Existing Home Contract Price Increases Slowed In September on Weaker Demand

The Case Shiller index of the 3 month average of April, May, June and some July sales was reported today. I won’t insult you by repeating the mainstream media reports on this number. Does the media report the April-July 3 month average price of the S&P 500? today? Of course not. It’s meaningless.

Several housing price indicators come much closer to the mark in reporting more current market levels and trends. These include the NAR’s report of their closed sales in September. Even that has a lag of 2-3 months from the contract date by the time it’s reported in late October. More timely is Redfin’s report of current contract sales prices for September, which only lags real time by 6 weeks or so.

Looking at September real time prices and trends is a lot better than the ridiculously lagged and smoothed Case Shiller index. I mean, for goodness sakes, it’s almost November! Why should we care where the market was in May?

The Realtor’s measure of September closed sales was down 4% month to month and up 5.6% year to year. There’s always a price decline from August to September. The 4% drop this year was less than the 5.3% drop in September 2013, and more than the 3.6% drop in September 2012. This year’s September drop was unremarkable. This data would typically pertain to properties that went under contract in July with some from August.

The month to month change did not suggest a material slowing in the housing inflation rate and the year to year increase of 5.6% was the strongest year to year change since March. However, this year’s increases are slower than they were last year when they hit double digits. But that’s history. The last 3 months in the NAR data showed an increase in year to year momentum, going from +3.7% to +5.1% . Is housing inflation starting to rise again?

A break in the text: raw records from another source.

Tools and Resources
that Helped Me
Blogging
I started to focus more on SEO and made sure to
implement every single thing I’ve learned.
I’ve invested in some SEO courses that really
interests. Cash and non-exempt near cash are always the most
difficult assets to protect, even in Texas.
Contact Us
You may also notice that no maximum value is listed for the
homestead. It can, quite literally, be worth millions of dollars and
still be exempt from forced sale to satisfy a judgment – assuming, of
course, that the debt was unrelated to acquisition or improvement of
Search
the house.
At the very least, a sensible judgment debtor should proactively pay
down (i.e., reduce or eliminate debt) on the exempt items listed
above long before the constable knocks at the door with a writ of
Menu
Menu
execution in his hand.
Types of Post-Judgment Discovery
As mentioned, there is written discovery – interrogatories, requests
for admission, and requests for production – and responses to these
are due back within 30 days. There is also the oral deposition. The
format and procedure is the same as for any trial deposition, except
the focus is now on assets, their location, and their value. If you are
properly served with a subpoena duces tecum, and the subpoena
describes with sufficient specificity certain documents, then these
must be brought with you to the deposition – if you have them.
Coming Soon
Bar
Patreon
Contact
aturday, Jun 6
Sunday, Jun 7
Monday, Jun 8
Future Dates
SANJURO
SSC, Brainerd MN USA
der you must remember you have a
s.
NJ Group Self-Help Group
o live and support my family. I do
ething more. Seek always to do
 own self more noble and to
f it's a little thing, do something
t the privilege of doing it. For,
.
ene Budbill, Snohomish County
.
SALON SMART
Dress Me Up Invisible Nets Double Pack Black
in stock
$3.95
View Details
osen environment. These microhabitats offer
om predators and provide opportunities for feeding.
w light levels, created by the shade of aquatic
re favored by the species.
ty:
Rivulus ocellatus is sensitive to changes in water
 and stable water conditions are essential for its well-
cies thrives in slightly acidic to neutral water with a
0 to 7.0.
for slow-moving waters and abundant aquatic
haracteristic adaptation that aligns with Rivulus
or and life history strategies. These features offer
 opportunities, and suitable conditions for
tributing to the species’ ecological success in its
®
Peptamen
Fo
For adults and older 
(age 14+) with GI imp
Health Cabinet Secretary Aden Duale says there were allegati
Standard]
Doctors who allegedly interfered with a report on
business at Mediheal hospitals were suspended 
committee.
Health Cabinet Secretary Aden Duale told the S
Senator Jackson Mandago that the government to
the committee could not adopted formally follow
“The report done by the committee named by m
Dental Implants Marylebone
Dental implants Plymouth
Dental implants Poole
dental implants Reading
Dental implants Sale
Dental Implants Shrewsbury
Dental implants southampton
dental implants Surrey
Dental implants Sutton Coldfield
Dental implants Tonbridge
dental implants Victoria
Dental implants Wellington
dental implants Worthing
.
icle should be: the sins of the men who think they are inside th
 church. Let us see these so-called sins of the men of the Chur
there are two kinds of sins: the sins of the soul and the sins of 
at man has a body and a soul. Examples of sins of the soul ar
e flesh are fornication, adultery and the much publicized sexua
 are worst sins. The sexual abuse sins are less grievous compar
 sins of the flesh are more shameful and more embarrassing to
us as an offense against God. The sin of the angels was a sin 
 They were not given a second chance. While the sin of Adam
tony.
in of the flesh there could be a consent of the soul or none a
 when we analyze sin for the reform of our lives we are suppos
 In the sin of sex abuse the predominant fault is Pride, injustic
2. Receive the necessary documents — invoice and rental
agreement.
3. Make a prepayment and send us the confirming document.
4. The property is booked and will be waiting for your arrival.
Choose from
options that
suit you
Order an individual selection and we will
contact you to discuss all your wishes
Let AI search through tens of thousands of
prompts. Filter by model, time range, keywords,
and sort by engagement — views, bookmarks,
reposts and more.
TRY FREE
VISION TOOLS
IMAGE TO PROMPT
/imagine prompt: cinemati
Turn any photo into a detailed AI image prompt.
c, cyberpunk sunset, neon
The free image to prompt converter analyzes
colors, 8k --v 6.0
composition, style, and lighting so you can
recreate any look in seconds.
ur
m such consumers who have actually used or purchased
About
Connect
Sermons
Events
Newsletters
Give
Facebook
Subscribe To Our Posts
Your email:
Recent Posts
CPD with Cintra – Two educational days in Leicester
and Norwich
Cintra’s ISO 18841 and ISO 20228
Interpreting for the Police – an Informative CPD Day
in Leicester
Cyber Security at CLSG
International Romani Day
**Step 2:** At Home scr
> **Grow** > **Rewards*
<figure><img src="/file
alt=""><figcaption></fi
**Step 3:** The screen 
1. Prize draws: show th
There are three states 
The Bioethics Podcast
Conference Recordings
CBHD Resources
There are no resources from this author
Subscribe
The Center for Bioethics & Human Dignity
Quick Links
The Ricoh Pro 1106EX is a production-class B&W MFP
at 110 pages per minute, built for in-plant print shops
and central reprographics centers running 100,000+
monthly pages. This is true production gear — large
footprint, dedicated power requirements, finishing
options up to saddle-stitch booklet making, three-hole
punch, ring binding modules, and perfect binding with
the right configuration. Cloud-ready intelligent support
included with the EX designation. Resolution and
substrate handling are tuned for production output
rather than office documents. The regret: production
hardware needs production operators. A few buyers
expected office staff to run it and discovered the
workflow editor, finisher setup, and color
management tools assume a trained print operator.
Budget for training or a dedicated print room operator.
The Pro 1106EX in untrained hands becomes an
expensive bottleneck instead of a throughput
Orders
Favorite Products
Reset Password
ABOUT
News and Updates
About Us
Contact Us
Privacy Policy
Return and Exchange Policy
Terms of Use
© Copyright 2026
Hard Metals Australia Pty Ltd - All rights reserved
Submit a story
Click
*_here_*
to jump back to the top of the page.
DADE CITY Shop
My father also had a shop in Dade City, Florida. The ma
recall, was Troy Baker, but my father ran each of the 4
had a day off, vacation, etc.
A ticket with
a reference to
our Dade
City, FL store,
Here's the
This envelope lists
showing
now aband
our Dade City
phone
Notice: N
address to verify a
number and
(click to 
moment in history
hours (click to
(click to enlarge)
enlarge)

Existing Home Prices - Click to enlarge

The answer is “probably not.” Online real estate broker Redfin now reports real time contract prices in 38 US metros from data it collects from the local MLS in each market. These markets tend to be the best in the country, so that price levels are higher than the median for the US as a whole, but the direction of the trend is representative of the entire US. This is the closest data we have to showing us where the market is right now. It showed a month to month drop of 4.4% in September. Again, September contract prices normally show a decline from August. However, the current data was weaker than September 2013, which was down 3.2% and much weaker than September 2012 when the drop was only 2.1%.

The year to year change in September was a gain of 3.4%. Not only was that weaker than the NAR’s closed sales data annual rate of change from September, but it represented a continuation of a slowing inflation rate in Redfin’s data throughout 2014. Redfin’s data is the most current contract data available, and it suggests that as of September, housing inflation was slowing.

The graph at the bottom of the chart shows weakening sales volume. That suggests weakening demand, hence the slowing of price increases.